> _About this exercise_: In the lines below, find the one that contains "(allow_two_segments no)" and write it out exactly, along with every line that follows it.

Circuit design text data:

*** Begin section ***

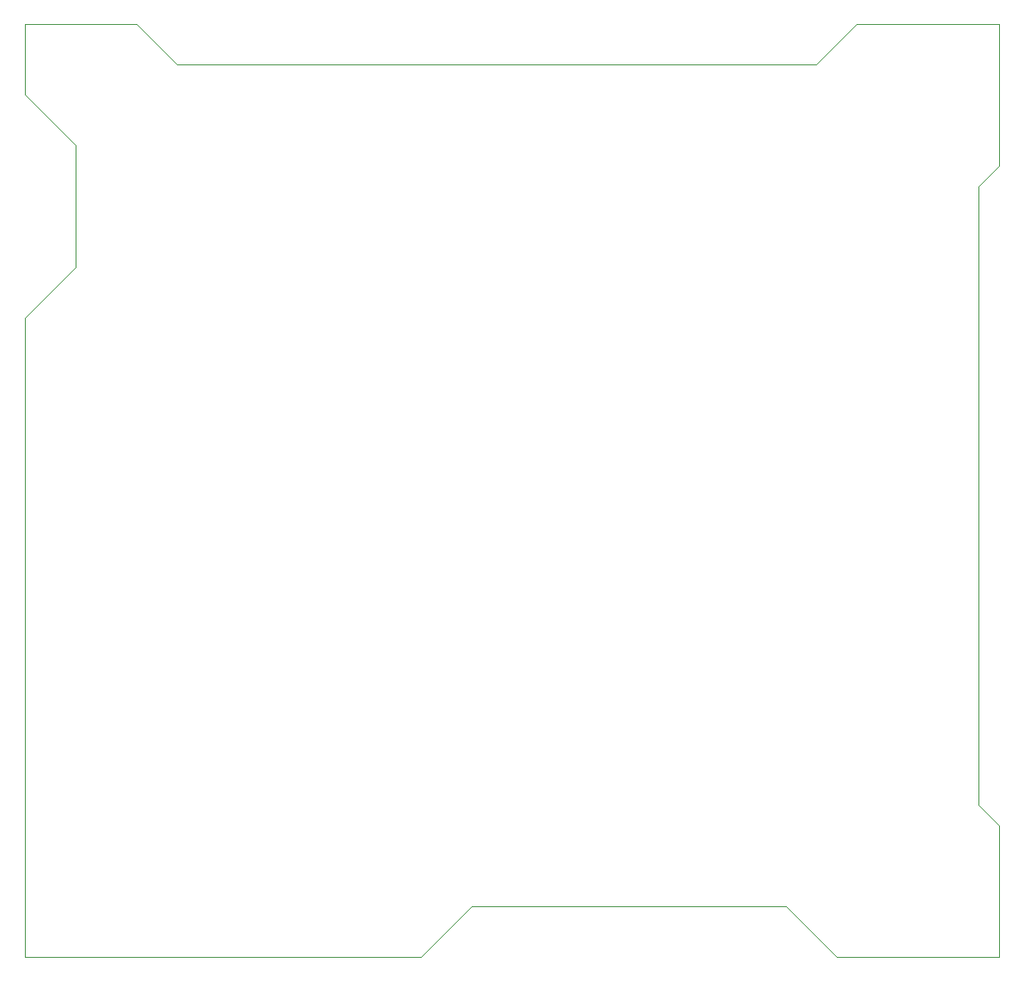
<source format=gbr>
G04 #@! TF.FileFunction,Profile,NP*
%FSLAX46Y46*%
G04 Gerber Fmt 4.6, Leading zero omitted, Abs format (unit mm)*
G04 Created by KiCad (PCBNEW (2015-04-08 BZR 5585)-product) date Tue 26 Apr 2016 05:59:57 PM CLT*
%MOMM*%
G01*
G04 APERTURE LIST*
%ADD10C,0.100000*%
G04 APERTURE END LIST*
D10*
X93000000Y-142000000D02*
X124000000Y-142000000D01*
X145000000Y-69000000D02*
X145000000Y-55000000D01*
X143000000Y-71000000D02*
X145000000Y-69000000D01*
X143000000Y-132000000D02*
X143000000Y-71000000D01*
X145000000Y-134000000D02*
X143000000Y-132000000D01*
X145000000Y-147000000D02*
X145000000Y-134000000D01*
X129000000Y-147000000D02*
X145000000Y-147000000D01*
X124000000Y-142000000D02*
X129000000Y-147000000D01*
X88000000Y-147000000D02*
X93000000Y-142000000D01*
X49000000Y-147000000D02*
X88000000Y-147000000D01*
X49000000Y-84000000D02*
X49000000Y-147000000D01*
X54000000Y-79000000D02*
X49000000Y-84000000D01*
X54000000Y-67000000D02*
X54000000Y-79000000D01*
X49000000Y-62000000D02*
X54000000Y-67000000D01*
X49000000Y-55000000D02*
X49000000Y-62000000D01*
X60000000Y-55000000D02*
X49000000Y-55000000D01*
X64000000Y-59000000D02*
X60000000Y-55000000D01*
X127000000Y-59000000D02*
X64000000Y-59000000D01*
X131000000Y-55000000D02*
X127000000Y-59000000D01*
X145000000Y-55000000D02*
X131000000Y-55000000D01*
M02*

</source>
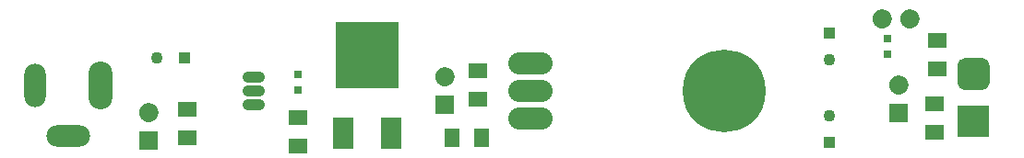
<source format=gbr>
G04 #@! TF.GenerationSoftware,KiCad,Pcbnew,5.1.10*
G04 #@! TF.CreationDate,2021-12-17T17:44:36+03:00*
G04 #@! TF.ProjectId,ripple_cancellation,72697070-6c65-45f6-9361-6e63656c6c61,rev?*
G04 #@! TF.SameCoordinates,Original*
G04 #@! TF.FileFunction,Soldermask,Top*
G04 #@! TF.FilePolarity,Negative*
%FSLAX46Y46*%
G04 Gerber Fmt 4.6, Leading zero omitted, Abs format (unit mm)*
G04 Created by KiCad (PCBNEW 5.1.10) date 2021-12-17 17:44:36*
%MOMM*%
%LPD*%
G01*
G04 APERTURE LIST*
%ADD10O,4.064000X2.032000*%
%ADD11C,7.620000*%
%ADD12R,1.905000X2.997200*%
%ADD13R,5.791200X6.197600*%
%ADD14R,0.800000X0.800000*%
%ADD15O,2.080000X1.040000*%
%ADD16R,1.820000X1.440000*%
%ADD17R,3.000000X3.000000*%
%ADD18R,1.778000X1.778000*%
%ADD19O,4.000000X2.000000*%
%ADD20O,2.200000X4.400000*%
%ADD21O,2.000000X4.000000*%
%ADD22R,1.440000X1.820000*%
%ADD23R,1.100000X1.100000*%
%ADD24C,1.100000*%
G04 APERTURE END LIST*
D10*
X108204000Y-53594000D03*
X108204000Y-56134000D03*
X108204000Y-58674000D03*
D11*
X125984000Y-56134000D03*
D12*
X95431800Y-60020000D03*
X90978800Y-60045400D03*
D13*
X93218000Y-52862000D03*
D14*
X140970000Y-52820000D03*
X140970000Y-51320000D03*
D15*
X82804000Y-57404000D03*
X82804000Y-56134000D03*
X82804000Y-54864000D03*
G36*
G01*
X142113000Y-49530000D02*
X142113000Y-49530000D01*
G75*
G02*
X143002000Y-48641000I889000J0D01*
G01*
X143002000Y-48641000D01*
G75*
G02*
X143891000Y-49530000I0J-889000D01*
G01*
X143891000Y-49530000D01*
G75*
G02*
X143002000Y-50419000I-889000J0D01*
G01*
X143002000Y-50419000D01*
G75*
G02*
X142113000Y-49530000I0J889000D01*
G01*
G37*
G36*
G01*
X139573000Y-49530000D02*
X139573000Y-49530000D01*
G75*
G02*
X140462000Y-48641000I889000J0D01*
G01*
X140462000Y-48641000D01*
G75*
G02*
X141351000Y-49530000I0J-889000D01*
G01*
X141351000Y-49530000D01*
G75*
G02*
X140462000Y-50419000I-889000J0D01*
G01*
X140462000Y-50419000D01*
G75*
G02*
X139573000Y-49530000I0J889000D01*
G01*
G37*
D16*
X145542000Y-51496000D03*
X145542000Y-54168000D03*
G36*
G01*
X149594000Y-56110000D02*
X148094000Y-56110000D01*
G75*
G02*
X147344000Y-55360000I0J750000D01*
G01*
X147344000Y-53860000D01*
G75*
G02*
X148094000Y-53110000I750000J0D01*
G01*
X149594000Y-53110000D01*
G75*
G02*
X150344000Y-53860000I0J-750000D01*
G01*
X150344000Y-55360000D01*
G75*
G02*
X149594000Y-56110000I-750000J0D01*
G01*
G37*
D17*
X148844000Y-58928000D03*
D14*
X86868000Y-56122000D03*
X86868000Y-54622000D03*
G36*
G01*
X141986000Y-56515000D02*
X141986000Y-56515000D01*
G75*
G02*
X141097000Y-55626000I0J889000D01*
G01*
X141097000Y-55626000D01*
G75*
G02*
X141986000Y-54737000I889000J0D01*
G01*
X141986000Y-54737000D01*
G75*
G02*
X142875000Y-55626000I0J-889000D01*
G01*
X142875000Y-55626000D01*
G75*
G02*
X141986000Y-56515000I-889000J0D01*
G01*
G37*
D18*
X141986000Y-58166000D03*
G36*
G01*
X100330000Y-55753000D02*
X100330000Y-55753000D01*
G75*
G02*
X99441000Y-54864000I0J889000D01*
G01*
X99441000Y-54864000D01*
G75*
G02*
X100330000Y-53975000I889000J0D01*
G01*
X100330000Y-53975000D01*
G75*
G02*
X101219000Y-54864000I0J-889000D01*
G01*
X101219000Y-54864000D01*
G75*
G02*
X100330000Y-55753000I-889000J0D01*
G01*
G37*
X100330000Y-57404000D03*
G36*
G01*
X73152000Y-59055000D02*
X73152000Y-59055000D01*
G75*
G02*
X72263000Y-58166000I0J889000D01*
G01*
X72263000Y-58166000D01*
G75*
G02*
X73152000Y-57277000I889000J0D01*
G01*
X73152000Y-57277000D01*
G75*
G02*
X74041000Y-58166000I0J-889000D01*
G01*
X74041000Y-58166000D01*
G75*
G02*
X73152000Y-59055000I-889000J0D01*
G01*
G37*
X73152000Y-60706000D03*
D19*
X65738000Y-60326000D03*
D20*
X68738000Y-55626000D03*
D21*
X62738000Y-55626000D03*
D16*
X145288000Y-60010000D03*
X145288000Y-57338000D03*
D22*
X101026000Y-60452000D03*
X103698000Y-60452000D03*
D23*
X135636000Y-50820000D03*
D24*
X135636000Y-53320000D03*
D23*
X135636000Y-60940000D03*
D24*
X135636000Y-58440000D03*
D16*
X103378000Y-56962000D03*
X103378000Y-54290000D03*
X86868000Y-61280000D03*
X86868000Y-58608000D03*
X76708000Y-60518000D03*
X76708000Y-57846000D03*
D23*
X76434000Y-53086000D03*
D24*
X73934000Y-53086000D03*
M02*

</source>
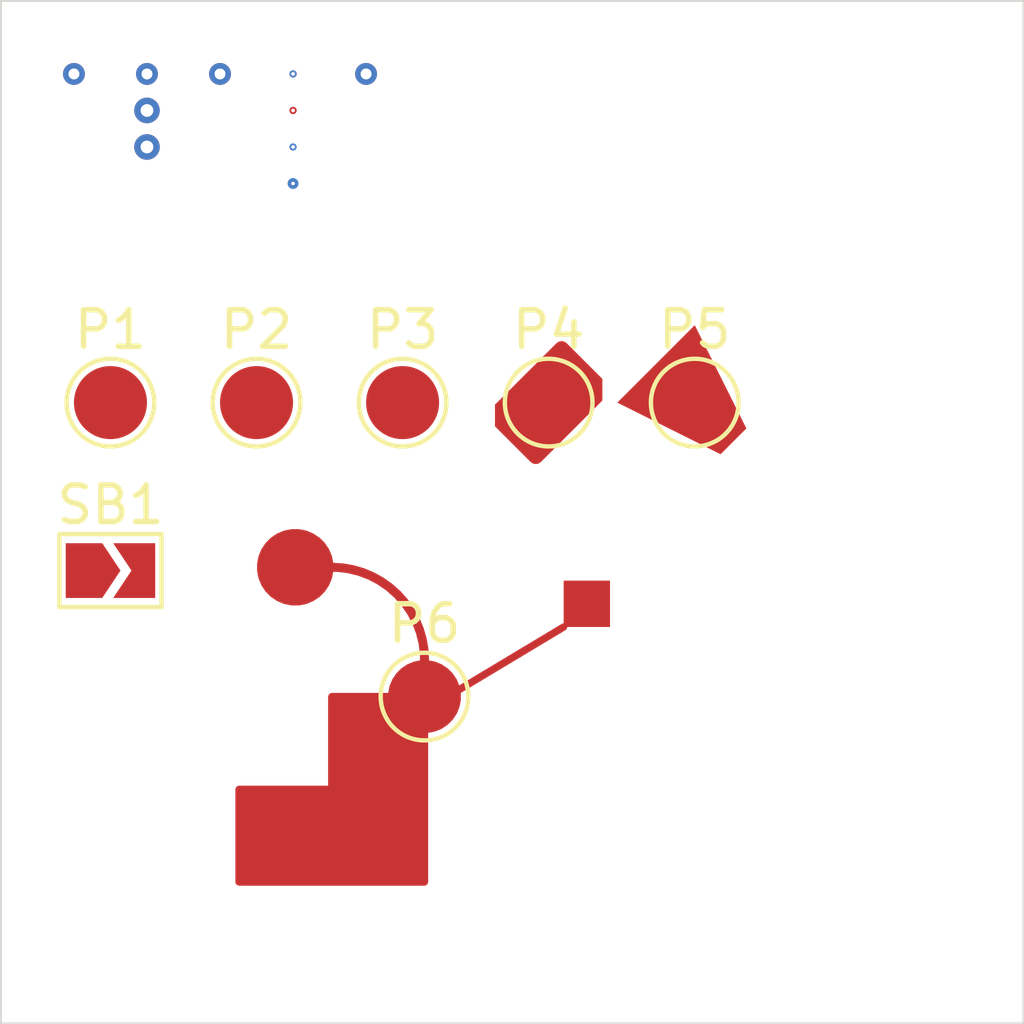
<source format=kicad_pcb>
(kicad_pcb
	(version 20240609)
	(generator "pcbnew")
	(generator_version "8.99")
	(general
		(thickness 1.6)
		(legacy_teardrops no)
	)
	(paper "A4")
	(layers
		(0 "F.Cu" signal)
		(1 "In1.Cu" signal)
		(2 "In2.Cu" signal)
		(3 "In3.Cu" signal)
		(4 "In4.Cu" signal)
		(31 "B.Cu" signal)
		(32 "B.Adhes" user "B.Adhesive")
		(33 "F.Adhes" user "F.Adhesive")
		(34 "B.Paste" user)
		(35 "F.Paste" user)
		(36 "B.SilkS" user "B.Silkscreen")
		(37 "F.SilkS" user "F.Silkscreen")
		(38 "B.Mask" user)
		(39 "F.Mask" user)
		(40 "Dwgs.User" user "User.Drawings")
		(41 "Cmts.User" user "User.Comments")
		(42 "Eco1.User" user "User.Eco1")
		(43 "Eco2.User" user "User.Eco2")
		(44 "Edge.Cuts" user)
		(45 "Margin" user)
		(46 "B.CrtYd" user "B.Courtyard")
		(47 "F.CrtYd" user "F.Courtyard")
		(48 "B.Fab" user)
		(49 "F.Fab" user)
		(50 "User.1" user)
		(51 "User.2" user)
		(52 "User.3" user)
		(53 "User.4" user)
		(54 "User.5" user)
		(55 "User.6" user)
		(56 "User.7" user)
		(57 "User.8" user)
		(58 "User.9" user)
	)
	(setup
		(stackup
			(layer "F.SilkS"
				(type "Top Silk Screen")
			)
			(layer "F.Paste"
				(type "Top Solder Paste")
			)
			(layer "F.Mask"
				(type "Top Solder Mask")
				(thickness 0.01)
			)
			(layer "F.Cu"
				(type "copper")
				(thickness 0.035)
			)
			(layer "dielectric 1"
				(type "prepreg")
				(thickness 0.1)
				(material "FR4")
				(epsilon_r 4.5)
				(loss_tangent 0.02)
			)
			(layer "In1.Cu"
				(type "copper")
				(thickness 0.035)
			)
			(layer "dielectric 2"
				(type "core")
				(thickness 0.535)
				(material "FR4")
				(epsilon_r 4.5)
				(loss_tangent 0.02)
			)
			(layer "In2.Cu"
				(type "copper")
				(thickness 0.035)
			)
			(layer "dielectric 3"
				(type "prepreg")
				(thickness 0.1)
				(material "FR4")
				(epsilon_r 4.5)
				(loss_tangent 0.02)
			)
			(layer "In3.Cu"
				(type "copper")
				(thickness 0.035)
			)
			(layer "dielectric 4"
				(type "core")
				(thickness 0.535)
				(material "FR4")
				(epsilon_r 4.5)
				(loss_tangent 0.02)
			)
			(layer "In4.Cu"
				(type "copper")
				(thickness 0.035)
			)
			(layer "dielectric 5"
				(type "prepreg")
				(thickness 0.1)
				(material "FR4")
				(epsilon_r 4.5)
				(loss_tangent 0.02)
			)
			(layer "B.Cu"
				(type "copper")
				(thickness 0.035)
			)
			(layer "B.Mask"
				(type "Bottom Solder Mask")
				(thickness 0.01)
			)
			(layer "B.Paste"
				(type "Bottom Solder Paste")
			)
			(layer "B.SilkS"
				(type "Bottom Silk Screen")
			)
			(copper_finish "None")
			(dielectric_constraints no)
		)
		(pad_to_mask_clearance 0)
		(allow_soldermask_bridges_in_footprints no)
		(tenting front back)
		(pcbplotparams
			(layerselection 0x00010fc_ffffffff)
			(plot_on_all_layers_selection 0x0000000_00000000)
			(disableapertmacros no)
			(usegerberextensions no)
			(usegerberattributes yes)
			(usegerberadvancedattributes yes)
			(creategerberjobfile yes)
			(dashed_line_dash_ratio 12.000000)
			(dashed_line_gap_ratio 3.000000)
			(svgprecision 4)
			(plotframeref no)
			(mode 1)
			(useauxorigin no)
			(hpglpennumber 1)
			(hpglpenspeed 20)
			(hpglpendiameter 15.000000)
			(pdf_front_fp_property_popups yes)
			(pdf_back_fp_property_popups yes)
			(pdf_metadata yes)
			(dxfpolygonmode yes)
			(dxfimperialunits yes)
			(dxfusepcbnewfont yes)
			(psnegative no)
			(psa4output no)
			(plotreference yes)
			(plotvalue yes)
			(plotfptext yes)
			(plotinvisibletext no)
			(sketchpadsonfab no)
			(plotpadnumbers no)
			(subtractmaskfromsilk no)
			(outputformat 1)
			(mirror no)
			(drillshape 0)
			(scaleselection 1)
			(outputdirectory "")
		)
	)
	(net 0 "")
	(net 1 "A")
	(net 2 "B")
	(footprint "TestPoint:TestPoint_Pad_D2.0mm" (layer "F.Cu") (at 125 89))
	(footprint "TestPoint:TestPoint_Pad_D2.0mm" (layer "F.Cu") (at 137 89))
	(footprint "TestPoint:TestPoint_Pad_D2.0mm" (layer "F.Cu") (at 133 89))
	(footprint "Jumper:SolderJumper-2_P1.3mm_Open_TrianglePad1.0x1.5mm" (layer "F.Cu") (at 121 93.6))
	(footprint "TestPoint:TestPoint_Pad_D2.0mm" (layer "F.Cu") (at 121 89))
	(footprint "TestPoint:TestPoint_Pad_D2.0mm" (layer "F.Cu") (at 129.6 97.05))
	(footprint "TestPoint:TestPoint_Pad_D2.0mm" (layer "F.Cu") (at 129 89))
	(gr_rect
		(start 118 78)
		(end 146 106)
		(stroke
			(width 0.05)
			(type default)
		)
		(fill none)
		(layer "Edge.Cuts")
		(uuid "5d1e8cc9-08f0-4cd1-a676-1faf146c0408")
	)
	(via blind
		(at 128 80)
		(size 0.6)
		(drill 0.3)
		(layers "F.Cu" "B.Cu")
		(net 0)
		(uuid "453c7569-dd77-45eb-bcc3-30db3a0f40a9")
	)
	(via blind
		(at 128 81)
		(size 0.6)
		(drill 0.3)
		(layers "In1.Cu" "In4.Cu")
		(net 0)
		(uuid "68434c33-7a9f-42fc-987d-91fe3a581387")
	)
	(via blind
		(at 128 83)
		(size 0.6)
		(drill 0.3)
		(layers "In2.Cu" "In3.Cu")
		(net 0)
		(uuid "13486125-e7d8-4fb9-bf37-cba2e8c45ed4")
	)
	(via blind
		(at 128 82)
		(size 0.6)
		(drill 0.3)
		(layers "In2.Cu" "In3.Cu")
		(net 0)
		(uuid "8b2bd992-9b12-4445-b400-250bd7889789")
	)
	(via
		(at 120 80)
		(size 0.6)
		(drill 0.3)
		(layers "F.Cu" "B.Cu")
		(free yes)
		(net 1)
		(uuid "2ff08d6b-d2fa-498c-aa0a-437903b48438")
	)
	(via
		(at 124 80)
		(size 0.6)
		(drill 0.3)
		(layers "F.Cu" "B.Cu")
		(free yes)
		(net 1)
		(uuid "b86ba856-d576-4a99-a8e8-6d1c7f1f8e54")
	)
	(via
		(at 122 80)
		(size 0.6)
		(drill 0.3)
		(layers "F.Cu" "B.Cu")
		(free yes)
		(net 2)
		(uuid "4da21d74-ca51-4030-841d-9fa4271dd639")
	)
	(via
		(at 122 79.1)
		(size 0.6)
		(drill 0.3)
		(layers "F.Cu" "B.Cu")
		(remove_unused_layers yes)
		(keep_end_layers no)
		(free yes)
		(zone_layer_connections)
		(net 2)
		(uuid "993f27ea-49bf-4980-b2ed-b2764a799bb9")
	)
	(via
		(at 122 82)
		(size 0.7)
		(drill 0.35)
		(layers "F.Cu" "B.Cu")
		(free yes)
		(tenting none)
		(teardrops
			(best_length_ratio 0.2)
			(max_length 0)
			(best_width_ratio 0.8)
			(max_width 10)
			(curve_points 10)
			(filter_ratio 0.75)
			(enabled yes)
			(allow_two_segments yes)
			(prefer_zone_connections yes)
		)
		(net 2)
		(uuid "c37863ac-f1db-49d4-876a-be127599ff62")
	)
	(via
		(at 122 81)
		(size 0.7)
		(drill 0.35)
		(layers "F.Cu" "B.Cu")
		(free yes)
		(tenting front back)
		(teardrops
			(best_length_ratio 0.42)
			(max_length 0.75)
			(best_width_ratio 1.01)
			(max_width 2.3)
			(curve_points 0)
			(filter_ratio 0.85)
			(enabled yes)
			(allow_two_segments no)
			(prefer_zone_connections yes)
		)
		(net 2)
		(uuid "d8a5911f-c1d6-4713-912d-d31101496061")
	)
	(via micro
		(at 126 80)
		(size 0.2)
		(drill 0.1)
		(layers "F.Cu" "B.Cu")
		(locked yes)
		(free yes)
		(net 2)
		(uuid "dab5afb6-716e-4443-b91e-13650cfba71f")
	)
	(via micro
		(at 126 81)
		(size 0.2)
		(drill 0.1)
		(layers "F.Cu" "In4.Cu")
		(locked yes)
		(free yes)
		(net 2)
		(uuid "dd040225-30f9-4c79-ad3e-e43383b2fb35")
	)
	(via micro
		(at 126 83)
		(size 0.3)
		(drill 0.1)
		(layers "In3.Cu" "B.Cu")
		(locked yes)
		(free yes)
		(net 2)
		(uuid "878e8a3b-77d9-402e-9019-c139f6ee7548")
	)
	(via micro
		(at 126 82)
		(size 0.2)
		(drill 0.1)
		(layers "In4.Cu" "B.Cu")
		(locked yes)
		(free yes)
		(net 2)
		(uuid "c5a1f081-1841-48f2-858c-598a487445a0")
	)
)

</source>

*** End section ***

> _Result of the exercise_:
			(allow_two_segments no)
			(prefer_zone_connections yes)
		)
		(net 2)
		(uuid "d8a5911f-c1d6-4713-912d-d31101496061")
	)
	(via micro
		(at 126 80)
		(size 0.2)
		(drill 0.1)
		(layers "F.Cu" "B.Cu")
		(locked yes)
		(free yes)
		(net 2)
		(uuid "dab5afb6-716e-4443-b91e-13650cfba71f")
	)
	(via micro
		(at 126 81)
		(size 0.2)
		(drill 0.1)
		(layers "F.Cu" "In4.Cu")
		(locked yes)
		(free yes)
		(net 2)
		(uuid "dd040225-30f9-4c79-ad3e-e43383b2fb35")
	)
	(via micro
		(at 126 83)
		(size 0.3)
		(drill 0.1)
		(layers "In3.Cu" "B.Cu")
		(locked yes)
		(free yes)
		(net 2)
		(uuid "878e8a3b-77d9-402e-9019-c139f6ee7548")
	)
	(via micro
		(at 126 82)
		(size 0.2)
		(drill 0.1)
		(layers "In4.Cu" "B.Cu")
		(locked yes)
		(free yes)
		(net 2)
		(uuid "c5a1f081-1841-48f2-858c-598a487445a0")
	)
)

</source>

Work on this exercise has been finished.